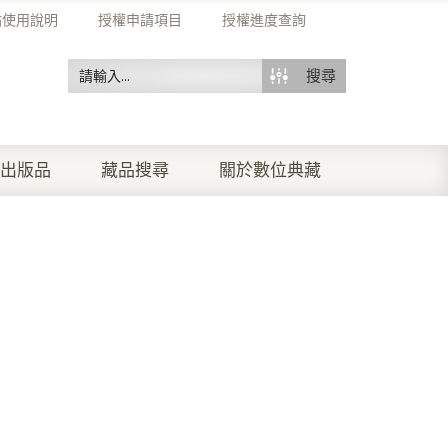
站使用說明
授權申請項目
授權進度查詢
搜尋
出版品
藏品搜尋
關於數位典藏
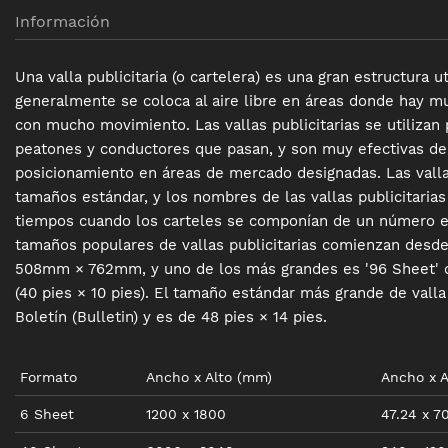
Información
Una valla publicitaria (o cartelera) es una gran estructura u
generalmente se coloca al aire libre en áreas donde hay m
con mucho movimiento. Las vallas publicitarias se utilizan
peatones y conductores que pasan, y son muy efectivas de
posicionamiento en áreas de mercado designadas. Las valla
tamaños estándar, y los nombres de las vallas publicitarias
tiempos cuando los carteles se componían de un número e
tamaños populares de vallas publicitarias comienzan desde 
508mm × 762mm, y uno de los más grandes es '96 Sheet
(40 pies × 10 pies). El tamaño estándar más grande de vall
Boletín (Bulletin) y es de 48 pies × 14 pies.
Formato
Ancho
x
Alto
(mm)
Ancho
x
A
6 Sheet
1200
x
1800
47.24
x
70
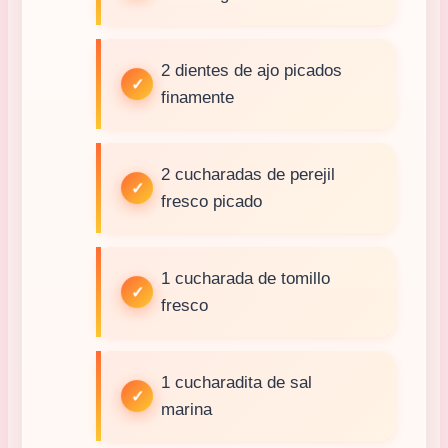
2 dientes de ajo picados
finamente
2 cucharadas de perejil
fresco picado
1 cucharada de tomillo
fresco
1 cucharadita de sal
marina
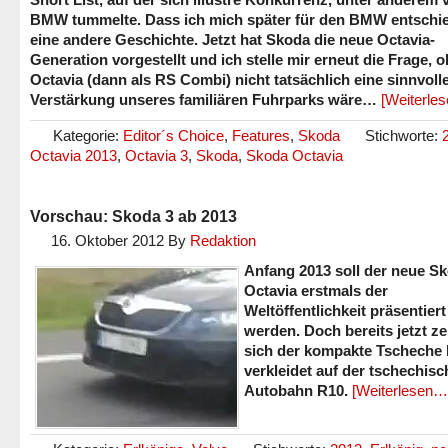
BMW tummelte. Dass ich mich später für den BMW entschied
eine andere Geschichte. Jetzt hat Skoda die neue Octavia-
Generation vorgestellt und ich stelle mir erneut die Frage, o
Octavia (dann als RS Combi) nicht tatsächlich eine sinnvoll
Verstärkung unseres familiären Fuhrparks wäre…
[Weiterle
Kategorie:
Editor´s Choice
,
Features
,
Skoda
Stichworte:
Octavia 2013
,
Octavia 3
,
Skoda
,
Skoda Octavia
Vorschau: Skoda 3 ab 2013
16. Oktober 2012
By
Redaktion
Anfang 2013 soll der neue S
Octavia erstmals der
Weltöffentlichkeit präsentiert
werden. Doch bereits jetzt ze
sich der kompakte Tscheche l
verkleidet auf der tschechis
Autobahn R10.
[Weiterlesen…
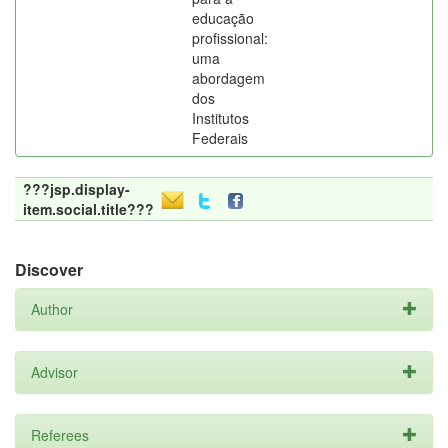
educação
profissional:
uma
abordagem
dos
Institutos
Federais
???jsp.display-
item.social.title???
Discover
Author
Advisor
Referees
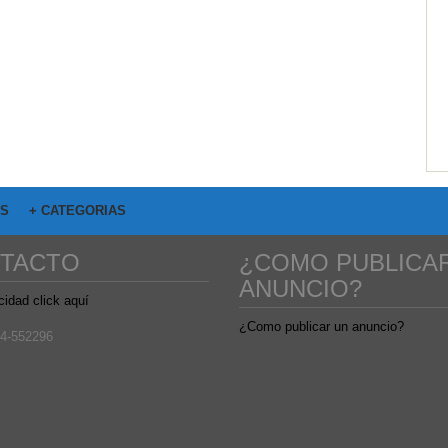
OS
+ CATEGORIAS
TACTO
¿COMO PUBLICA
ANUNCIO?
cidad click aquí
¿Como publicar un anuncio?
4-552296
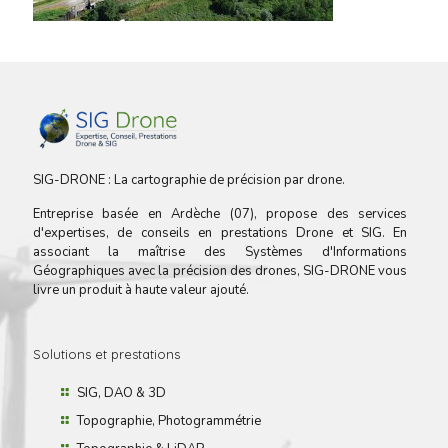
SIG-DRONE : La cartographie de précision par drone.
Entreprise basée en Ardèche (07), propose des services
d'expertises, de conseils en prestations Drone et SIG. En
associant la maîtrise des Systèmes d'Informations
Géographiques avec la précision des drones, SIG-DRONE vous
livre un produit à haute valeur ajouté.
Solutions et prestations
SIG, DAO & 3D
Topographie, Photogrammétrie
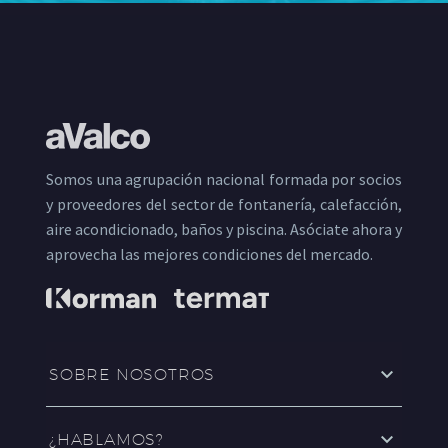
Somos una agrupación nacional formada por socios
y proveedores del sector de fontanería, calefacción,
aire acondicionado, baños y piscina. Asóciate ahora y
aprovecha las mejores condiciones del mercado.
SOBRE NOSOTROS
¿HABLAMOS?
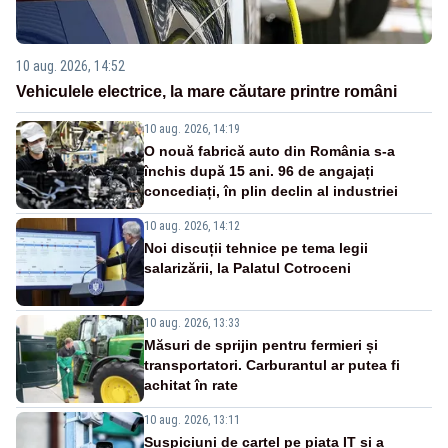
10 aug. 2026, 14:52
Vehiculele electrice, la mare căutare printre români
10 aug. 2026, 14:19
O nouă fabrică auto din România s-a
închis după 15 ani. 96 de angajați
concediați, în plin declin al industriei
10 aug. 2026, 14:12
Noi discuții tehnice pe tema legii
salarizării, la Palatul Cotroceni
10 aug. 2026, 13:33
Măsuri de sprijin pentru fermieri și
transportatori. Carburantul ar putea fi
achitat în rate
10 aug. 2026, 13:11
Suspiciuni de cartel pe piața IT și a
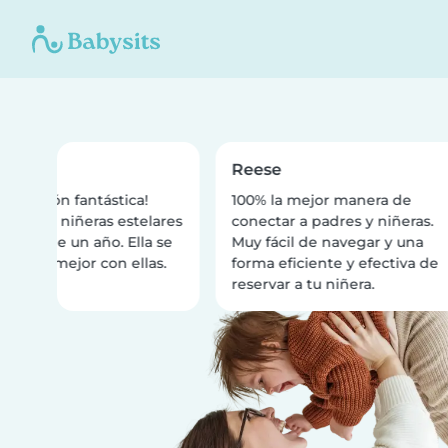
a
Reese
licación fantástica!
100% la mejor manera de
ré dos niñeras estelares
conectar a padres y niñeras.
 hija de un año. Ella se
Muy fácil de navegar y una
 de lo mejor con ellas.
forma eficiente y efectiva de
reservar a tu niñera.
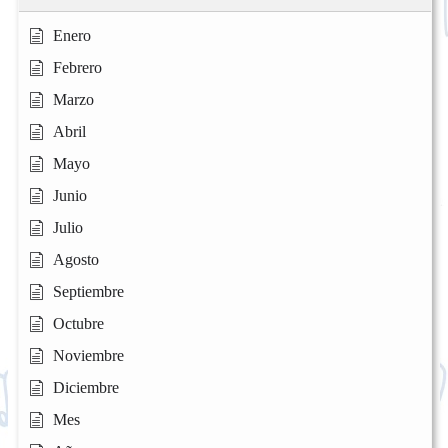
Enero
Febrero
Marzo
Abril
Mayo
Junio
Julio
Agosto
Septiembre
Octubre
Noviembre
Diciembre
Mes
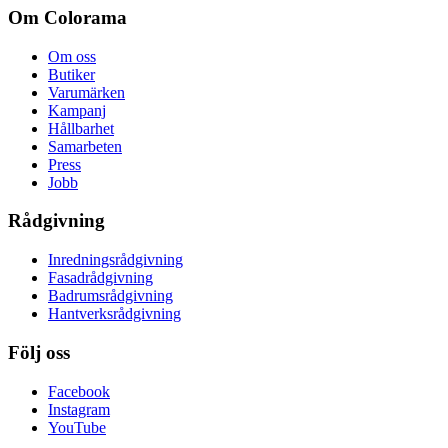
Om Colorama
Om oss
Butiker
Varumärken
Kampanj
Hållbarhet
Samarbeten
Press
Jobb
Rådgivning
Inredningsrådgivning
Fasadrådgivning
Badrumsrådgivning
Hantverksrådgivning
Följ oss
Facebook
Instagram
YouTube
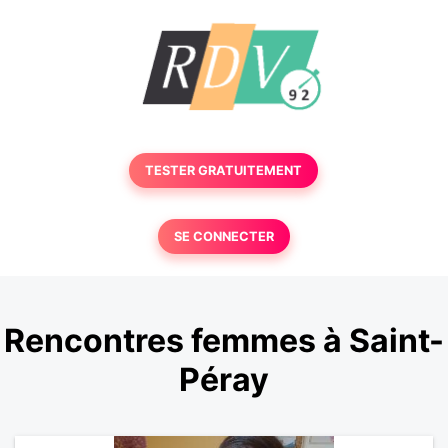
TESTER GRATUITEMENT
SE CONNECTER
Rencontres femmes à Saint-
Péray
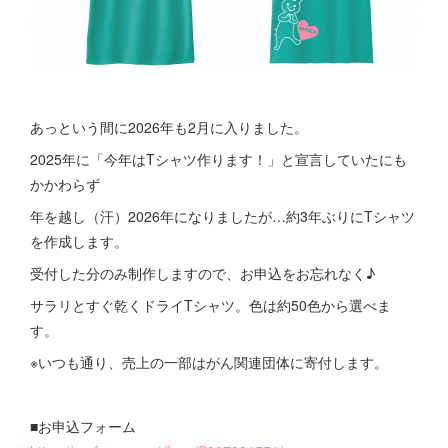
あっという間に2026年も2月に入りました。
2025年に「今年はTシャツ作ります！」と宣言していたにも
かかわらず
年を越し（汗）2026年になりましたが…約3年ぶりにTシャツ
を作成します。
受付した分のみ制作しますので、お申込をお忘れなく♪
サラリとすぐ乾くドライTシャツ。色は約50色から選べま
す。
※いつも通り、売上の一部はがん関連団体に寄付します。
■お申込フォーム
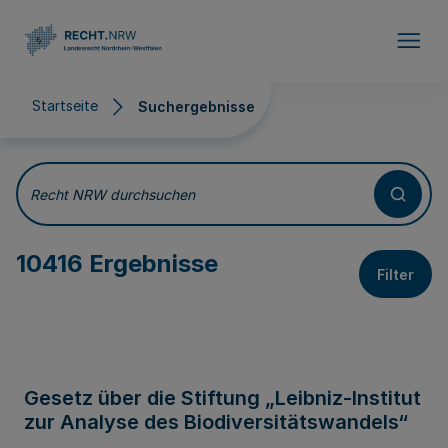
Direkt zum Inhalt
Startseite
Suchergebnisse
Suchergebnisse
Recht NRW durchsuchen
10416 Ergebnisse
Filter
Gesetz über die Stiftung „Leibniz-Institut
zur Analyse des Biodiversitätswandels“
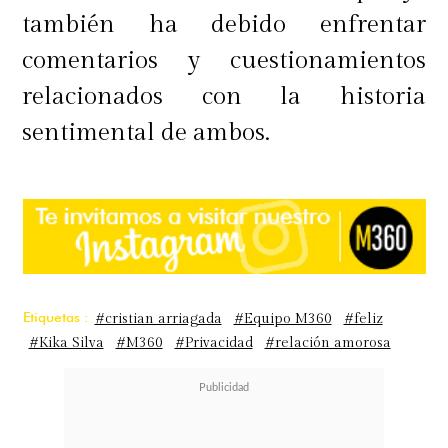
también ha debido enfrentar
comentarios y cuestionamientos
relacionados con la historia
sentimental de ambos.
Etiquetas :
#cristian arriagada
#Equipo M360
#feliz
#Kika Silva
#M360
#Privacidad
#relación amorosa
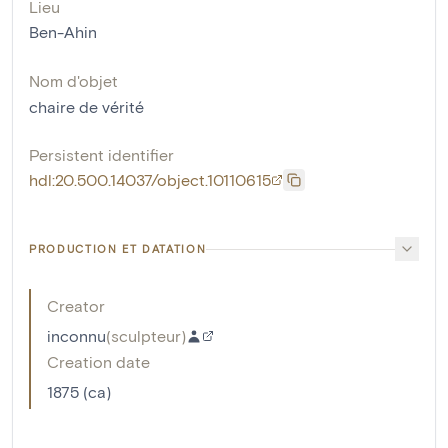
Lieu
Ben-Ahin
Nom d'objet
chaire de vérité
Persistent identifier
hdl:20.500.14037/object.10110615
PRODUCTION ET DATATION
Creator
inconnu
(
sculpteur
)
Creation date
1875 (ca)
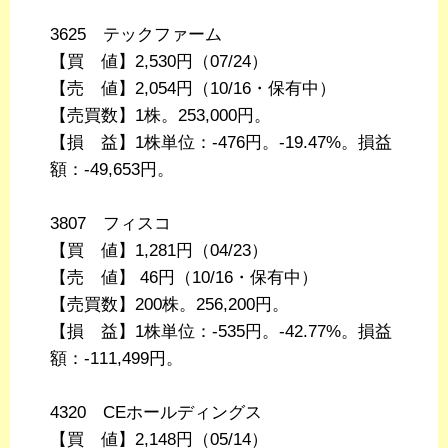
3625 テックファーム
【買 値】2,530円（07/24）
【売 値】2,054円（10/16・保有中）
【売買数】1株。253,000円。
【損 益】1株単位：-476円。-19.47%。損益
額：-49,653円。
3807 フィスコ
【買 値】1,281円（04/23）
【売 値】 46円（10/16・保有中）
【売買数】200株。256,200円。
【損 益】1株単位：-535円。-42.77%。損益
額：-111,499円。
4320 CEホールディングス
【買 値】2,148円（05/14）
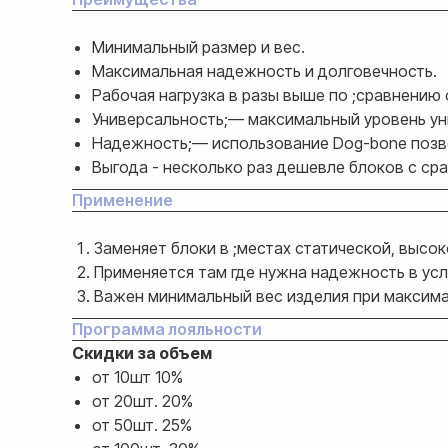
Минимальный размер и вес.
Максимальная надежность и долговечность.
Рабочая нагрузка в разы выше по ;сравнению 
Универсальность;— максимальный уровень ун
Надежность;— использование Dog-bone позво
Выгода - несколько раз дешевле блоков с ср
Применение
Заменяет блоки в ;местах статической, высок
Применяется там где нужна надежность в ус
Важен минимальный вес изделия при максима
Программа лояльности
Скидки за объем
от 10шт 10%
от 20шт. 20%
от 50шт. 25%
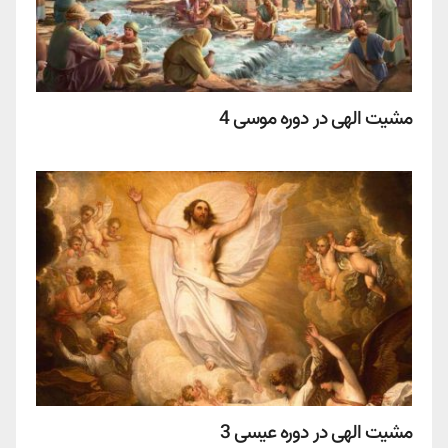
مشیت الهی در دوره موسی 4
مشیت الهی در دوره عیسی 3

-- -- --

### WORK INSTRUCTIONS
What you return should be only the exact lines from the top of the entries through the line with "Octavia (dann als", minus the pictures.

### RESPONSE TO THE EXERCISE
站使用說明
授權申請項目
授權進度查詢
搜尋
出版品
藏品搜尋
關於數位典藏
Información
Una valla publicitaria (o cartelera) es una gran estructura u
generalmente se coloca al aire libre en áreas donde hay m
con mucho movimiento. Las vallas publicitarias se utilizan
peatones y conductores que pasan, y son muy efectivas de
posicionamiento en áreas de mercado designadas. Las valla
tamaños estándar, y los nombres de las vallas publicitarias
tiempos cuando los carteles se componían de un número e
tamaños populares de vallas publicitarias comienzan desde 
508mm × 762mm, y uno de los más grandes es '96 Sheet
(40 pies × 10 pies). El tamaño estándar más grande de vall
Boletín (Bulletin) y es de 48 pies × 14 pies.
Formato
Ancho
x
Alto
(mm)
Ancho
x
A
6 Sheet
1200
x
1800
47.24
x
70
2 dientes de ajo picados
finamente
2 cucharadas de perejil
fresco picado
1 cucharada de tomillo
fresco
1 cucharadita de sal
marina
BMW tummelte. Dass ich mich später für den BMW entschied
eine andere Geschichte. Jetzt hat Skoda die neue Octavia-
Generation vorgestellt und ich stelle mir erneut die Frage, o
Octavia (dann als RS Combi) nicht tatsächlich eine sinnvoll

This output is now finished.